In response to Congress President Rahul Gandhi‘s claims over the Narendra Modi mobile application harvesting and sharing private details of users with third parties, BJP denied the allegation by saying that the app can be used in ‘guest mode’. Rahul Gandhi had earlier tweeted that the user data from the Narendra Modi mobile application was being syphoned off by American companies. The news comes days after the Facebook data breach scandal involving Cambridge Analytica illegally obtaining data of 50 million Facebook users through a third party.
The Bharatiya Janata Party denied the allegations and said the data was being used only for analytics to offer all users the “most contextual content”.
Contrary to Rahul’s lies, fact is that data is being used for only analytics using third party service, similar to Google Analytics. Analytics on the user data is done for offering users the most contextual content.

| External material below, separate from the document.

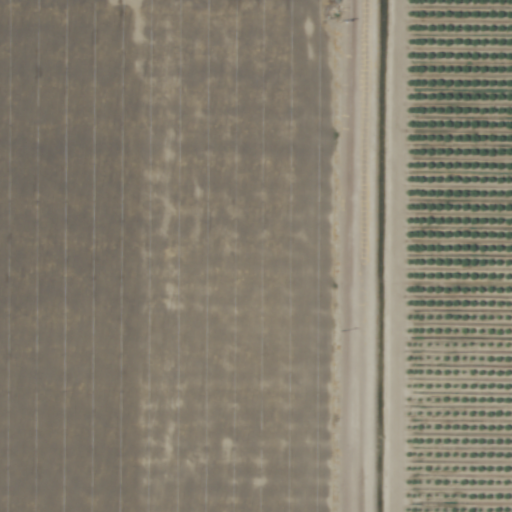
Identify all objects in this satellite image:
crop: (256, 256)
road: (353, 256)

— BJP (@BJP4India) March 25, 2018
A security researcher, who has previously highlighted some vulnerabilities in India’s Aadhaar project and who tweets under the @fs0c131y handle, posted a series of tweets on Saturday stating the app was sending personal user data to a third-party domain that was traced to an American company.
When you create a profile in the official @narendramodi #Android app, all your device info (OS, network type, Carrier …) and personal data (email, photo, gender, name, …) are send without your consent to a third-party domain called https://t.co/N3zA3QeNZO. pic.twitter.com/Vey3OP6hcf
— Elliot Alderson (@fs0c131y) March 23, 2018
The tweets, which come at a time of heightened sensitivity around the alleged misuse of personal data amid the unfolding Facebook-Cambridge Analytica controversy, triggered a stir on social media.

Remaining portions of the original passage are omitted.